Request:
Transcribe all records below exactly, without images.

----------

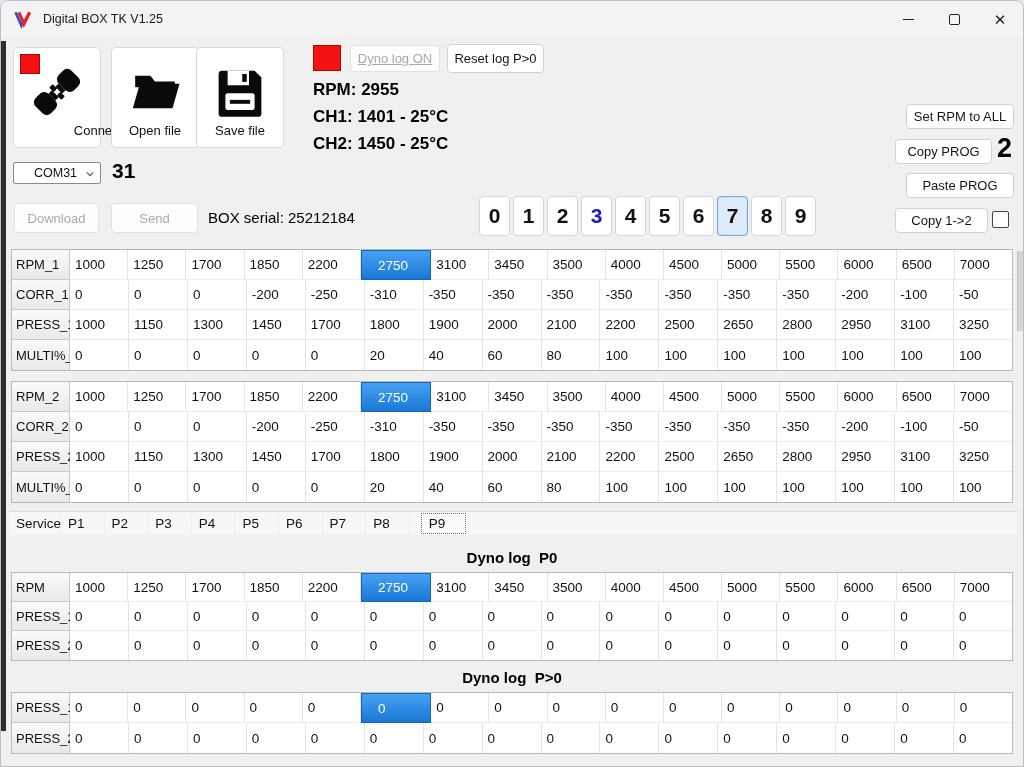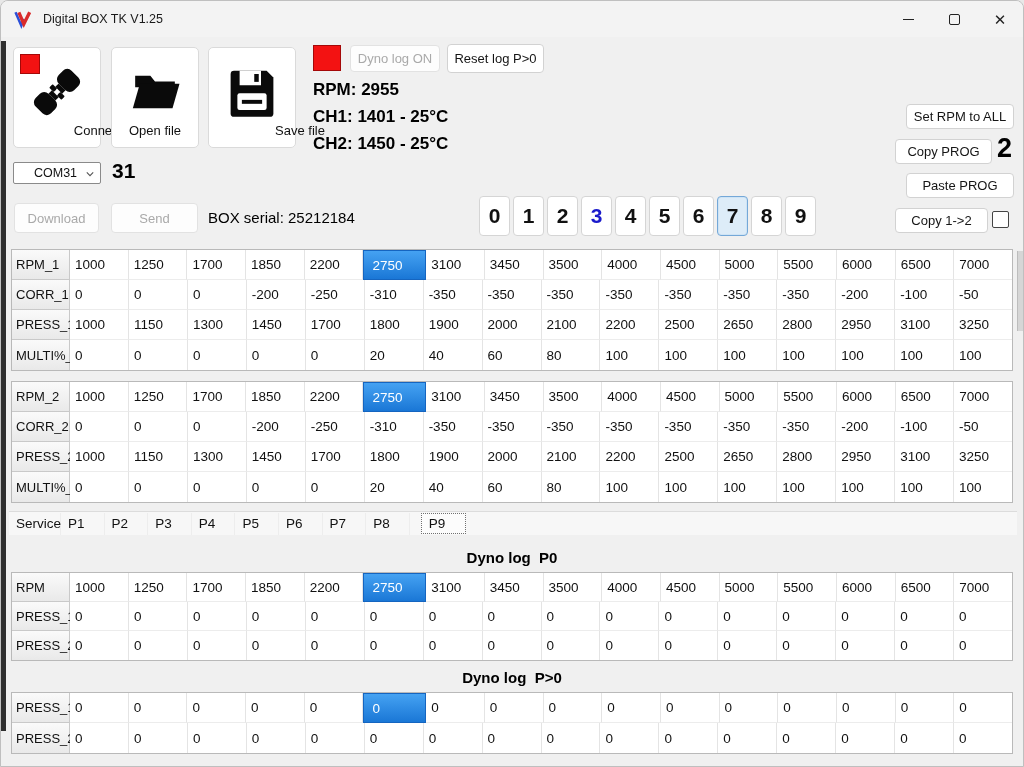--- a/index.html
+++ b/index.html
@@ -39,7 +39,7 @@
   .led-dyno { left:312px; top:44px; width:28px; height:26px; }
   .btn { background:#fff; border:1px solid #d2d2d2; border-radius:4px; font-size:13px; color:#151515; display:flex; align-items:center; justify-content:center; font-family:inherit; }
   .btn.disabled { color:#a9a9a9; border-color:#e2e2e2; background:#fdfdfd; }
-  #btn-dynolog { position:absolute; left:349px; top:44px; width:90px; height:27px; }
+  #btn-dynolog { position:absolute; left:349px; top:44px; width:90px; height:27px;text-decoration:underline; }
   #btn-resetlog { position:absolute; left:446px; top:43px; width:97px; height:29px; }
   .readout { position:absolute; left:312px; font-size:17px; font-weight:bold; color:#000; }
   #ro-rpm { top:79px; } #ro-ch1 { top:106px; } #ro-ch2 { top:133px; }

----------

Problem solution:
--- a/index.html
+++ b/index.html
@@ -39,7 +39,7 @@
   .led-dyno { left:312px; top:44px; width:28px; height:26px; }
   .btn { background:#fff; border:1px solid #d2d2d2; border-radius:4px; font-size:13px; color:#151515; display:flex; align-items:center; justify-content:center; font-family:inherit; }
   .btn.disabled { color:#a9a9a9; border-color:#e2e2e2; background:#fdfdfd; }
-  #btn-dynolog { position:absolute; left:349px; top:44px; width:90px; height:27px; }
+  #btn-dynolog { position:absolute; left:349px; top:44px; width:90px; height:27px;text-decoration:underline; }
   #btn-resetlog { position:absolute; left:446px; top:43px; width:97px; height:29px; }
   .readout { position:absolute; left:312px; font-size:17px; font-weight:bold; color:#000; }
   #ro-rpm { top:79px; } #ro-ch1 { top:106px; } #ro-ch2 { top:133px; }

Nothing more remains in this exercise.